---------- Excerpted passage

TI-LFA Protection Priorities (ISIS)

Load basic.isis.sr.enabled.cfg in the Ping Factory SR topology in EVE-NG.

configure
load bootflash:basic.isis.sr.enabled.cfg
commit replace
y

Assign all interfaces on R3 beides Gi0/0/0/9 to the same SRLG.

Configure TI-LFA on R3 for the Gi0/0/0/5 link so that node protection is preferred over SRLG protection.

Answer

#R3
srlg
 interface GigabitEthernet0/0/0/2
  name RED
 !
 interface GigabitEthernet0/0/0/4
  name RED
 !
 interface GigabitEthernet0/0/0/5
  name RED
 !
 interface GigabitEthernet0/0/0/6
  name RED
 !
 interface GigabitEthernet0/0/0/1
  name RED
 !
 name RED value 1
!
router isis 1
 address-family ipv4 unicast
  fast-reroute per-prefix tiebreaker node-protecting index 10
  fast-reroute per-prefix tiebreaker srlg-disjoint index 20
 !
 interface GigabitEthernet0/0/0/5
  address-family ipv4 unicast
   fast-reroute per-prefix
   fast-reroute per-prefix ti-lfa

Explanation

When both node protection and SRLG protection are enabled, and a path providing both protection cannot be found, the path with the better protection index is used.

We can confirm the protection prorities using the following command. We see that node protection is preferred over SRLG protection because node protection has a lower index value.

The router cannot calculate a path that is both node and SRLG protecting. The only interface that is SRLG protecting is facing R9. But R9 must use R5 to get to 7.7.7.1/32, so it is SRLG protecting but not node protecting.

--------------------

**Your objective**: Reproduce the TI-LFA protection priorities lab in full, word for word.

---------- Record extracts

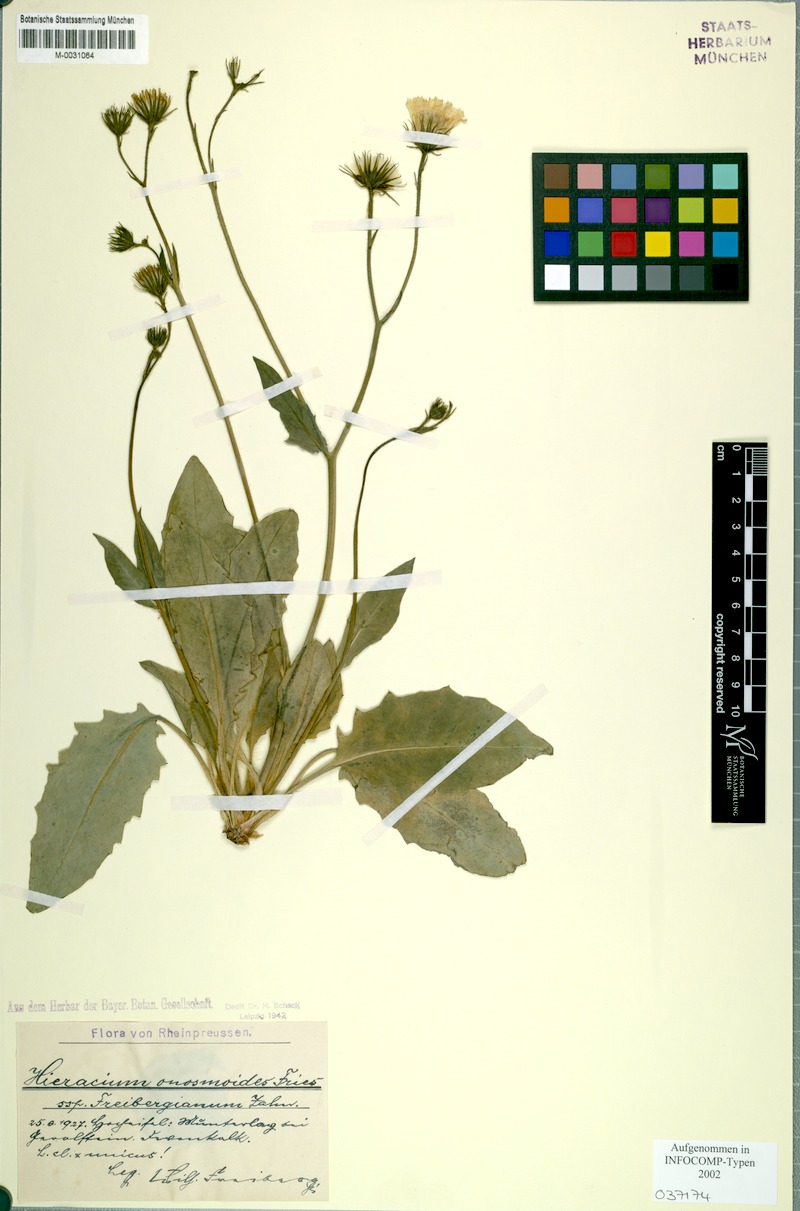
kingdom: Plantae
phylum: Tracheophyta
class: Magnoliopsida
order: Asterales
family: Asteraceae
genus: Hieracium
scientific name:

--------------------

**Task answer**:
TI-LFA Protection Priorities (ISIS)

Load basic.isis.sr.enabled.cfg in the Ping Factory SR topology in EVE-NG.

configure
load bootflash:basic.isis.sr.enabled.cfg
commit replace
y

Assign all interfaces on R3 beides Gi0/0/0/9 to the same SRLG.

Configure TI-LFA on R3 for the Gi0/0/0/5 link so that node protection is preferred over SRLG protection.

Answer

#R3
srlg
 interface GigabitEthernet0/0/0/2
  name RED
 !
 interface GigabitEthernet0/0/0/4
  name RED
 !
 interface GigabitEthernet0/0/0/5
  name RED
 !
 interface GigabitEthernet0/0/0/6
  name RED
 !
 interface GigabitEthernet0/0/0/1
  name RED
 !
 name RED value 1
!
router isis 1
 address-family ipv4 unicast
  fast-reroute per-prefix tiebreaker node-protecting index 10
  fast-reroute per-prefix tiebreaker srlg-disjoint index 20
 !
 interface GigabitEthernet0/0/0/5
  address-family ipv4 unicast
   fast-reroute per-prefix
   fast-reroute per-prefix ti-lfa

Explanation

When both node protection and SRLG protection are enabled, and a path providing both protection cannot be found, the path with the better protection index is used.

We can confirm the protection prorities using the following command. We see that node protection is preferred over SRLG protection because node protection has a lower index value.

The router cannot calculate a path that is both node and SRLG protecting. The only interface that is SRLG protecting is facing R9. But R9 must use R5 to get to 7.7.7.1/32, so it is SRLG protecting but not node protecting.